Appreciate the article on TEDMED but I feel like you’re somewhat missing the point…it’s not intended to be another scientific gathering or a presentation of clinical papers – there are plenty of those out there. It’s rather a means to explore a whole broad, new world of health possibilities and to redefine how we think about health. A forum to discover and share new approaches and connections we’ve never even thought of before we hear them at TEDMED.
Full disclosure, I’m a big fan of TEDMED and the team, I’ve volunteered at the event for the last two years, and I am definitely not a scientist. But a presentation and conversational theme that emerged to me this year was that every conversation around What If? ideas quickly turned to pushing those ideas into the existing healthcare paradigm. “There’s no evidence based trials, we can’t get insurance to cover it, etc.” On the one hand these conversations reinforced the highly interwoven complexities of our health delivery system, but also cried out for Amazon to come identify the roadblocks and streamline the entire system!
In another conversation about a thriving new patient service that is web and app based, one participant was concerned that it didn’t provide for treatment of indigenous populations without phones or internet service so was it really valuable?
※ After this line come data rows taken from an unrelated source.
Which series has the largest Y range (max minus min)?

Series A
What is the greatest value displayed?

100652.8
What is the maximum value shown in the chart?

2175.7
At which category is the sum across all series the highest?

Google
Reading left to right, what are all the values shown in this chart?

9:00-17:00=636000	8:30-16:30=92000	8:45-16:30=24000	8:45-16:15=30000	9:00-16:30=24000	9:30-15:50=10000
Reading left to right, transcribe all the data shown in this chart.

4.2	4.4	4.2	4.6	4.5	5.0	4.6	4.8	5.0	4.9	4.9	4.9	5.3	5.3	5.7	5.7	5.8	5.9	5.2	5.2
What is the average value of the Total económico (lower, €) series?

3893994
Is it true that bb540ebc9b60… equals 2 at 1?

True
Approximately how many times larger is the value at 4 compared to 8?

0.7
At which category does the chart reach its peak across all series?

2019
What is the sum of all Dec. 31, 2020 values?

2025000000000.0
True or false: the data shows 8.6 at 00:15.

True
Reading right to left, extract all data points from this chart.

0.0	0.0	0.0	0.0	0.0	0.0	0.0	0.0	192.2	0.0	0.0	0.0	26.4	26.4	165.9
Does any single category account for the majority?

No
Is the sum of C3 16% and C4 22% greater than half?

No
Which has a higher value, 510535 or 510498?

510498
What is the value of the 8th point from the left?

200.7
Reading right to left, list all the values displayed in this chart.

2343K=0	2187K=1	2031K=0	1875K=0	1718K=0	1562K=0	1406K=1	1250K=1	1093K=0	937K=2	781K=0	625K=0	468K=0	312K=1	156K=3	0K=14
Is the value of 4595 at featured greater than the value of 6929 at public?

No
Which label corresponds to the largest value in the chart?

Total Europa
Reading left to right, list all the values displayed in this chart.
When Henry first rolled out cars did we refuse the technology because they were unaffordable for most people?
We continue to put everything under the same microscope, the same protocol, the same process that pharma and medicine have followed for decades. Perhaps we need to rethink and redesign what constitutes healthcare and what evidence based is all about. Can we really use drug trial protocol to evaluate the effectiveness of proper sleep on pediatric depression or of mediation to reduce chronic pain? There’s no easy answers but TEDMED is definitely looking for completely new ones.